If there are 1, 1, 1, 1, 100, 100, 100, 1000
Median is 50,5

If one more user try to set 1, than median is 1 and uper 3/7 does not profit from setting 100 or more.
While it is big difference for everyones to have 22% from 100, 50 or 1. But who will set it back to 100 and loose opurtinity to get 22% again?
It will works only if default value is 100 and only 1/2 or less vaults will try to set 1.

For the variations of rules I have set forth, there is nothing to gain in making the move you describe.

The vaults that have bid higher than 1, are currently gaining minimum 4-15% of 51 = 2 to 8, and maximum 44% of 51 = 22.

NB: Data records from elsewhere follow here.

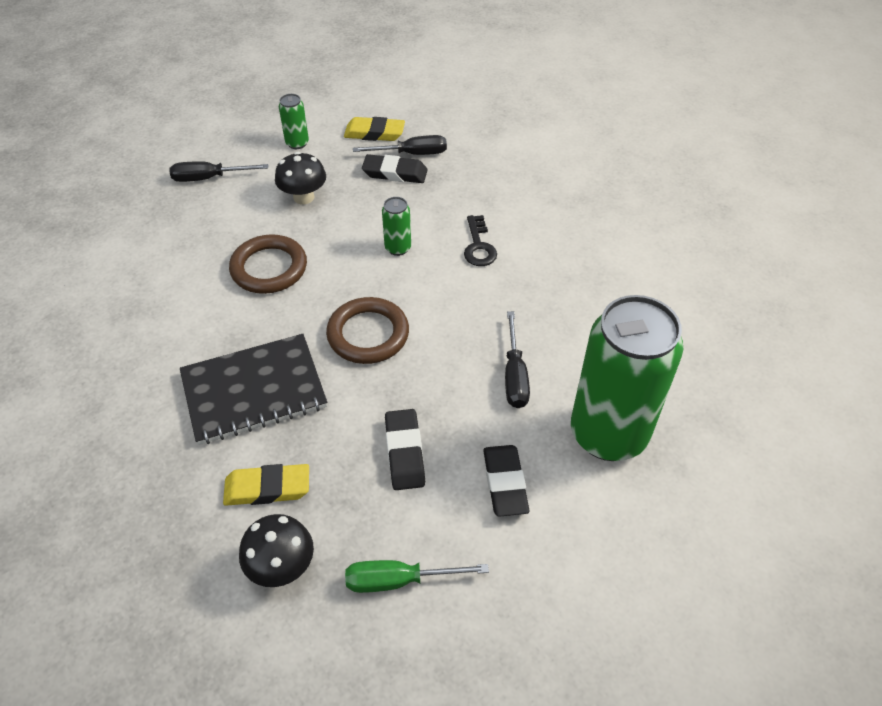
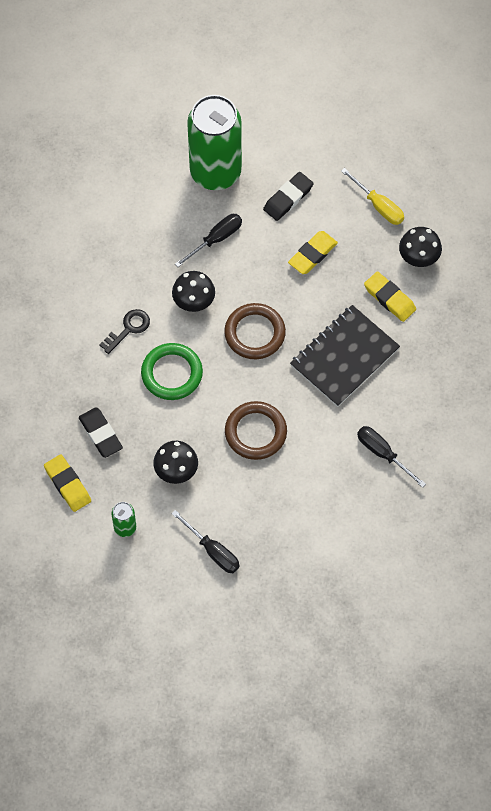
camera: 130 degrees left, 15 degrees up
black notebook [180,334,327,445] -> black notebook turned 75 degrees counterclockwise [290,305,400,407]
green screwdriver [345,560,489,593] -> yellow screwdriver [341,168,404,225]
black screwdriver [353,135,447,155] -> black screwdriver moved to [357,426,426,488]
green can [382,197,411,256] -> green ring [141,343,203,400]
black eraser [385,409,425,490] -> yellow eraser [288,231,338,274]
none -> black mushroom [172,271,215,312]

  1. In case of L-share being split between all holding the lowest bid, we would get 22% of the new median (1) split on 5, so 0.04.
  2. In case of Tiebreaker fastest wins, it would get 0 or maybe 0.22 if faster than the other 4. If this vault is the fastest, then it gets 0.22.

So, what ever rule there is, there would be no way to gain in doing this move. At worst they get 0, at most an addional 0.22, which if they have LFO, could set them at maximum 0.66, and this is far less than the 2-22 they had before.

If we don’t think that is enough hinder, then preventive measures can be taken, like punishments suggested by mav for example.